Mechanically it's a little crunchier than straight A*World, which was a bit of a stumbling point for us at first since we were playing online by post. (My gut feeling is that when you're around a table, the parts that puzzled us will flow much more naturally.) It's also got a mission-based format instead of the more freeform "what are you doing today" flow of the original.
Combat is a messy business, as in any *World game, but here it's complicated by an Advantage Die that gradually goes up as time goes on. Used well, it can and will save your bacon. (There's an optional rule that can speed combat up a little but makes it just a bit more lethal. Try it both ways!)

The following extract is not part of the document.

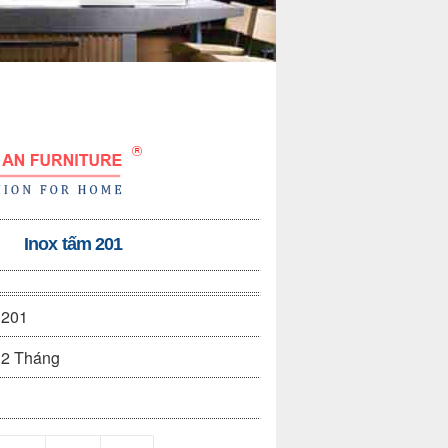
Inox tấm 201
201
2 Tháng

Magic is, as it should be, very strange and unsettling...and somewhat hazardous to the wielder's well-being, much like being a Brainer in A*World can be dangerous. The Sorcerer is also the single most complicated playbook in the game, but when the chips are down they have a lot of game-changing potential. Just don't ask them to cast Fireball on a moment's notice, 'cause this is a slower and more subtle style of ritual-based casting.
Overall, if your tastes in fantasy run low, grim, and a little gritty, or you want something that isn't just another dungeon crawl clone, this is worth checking out.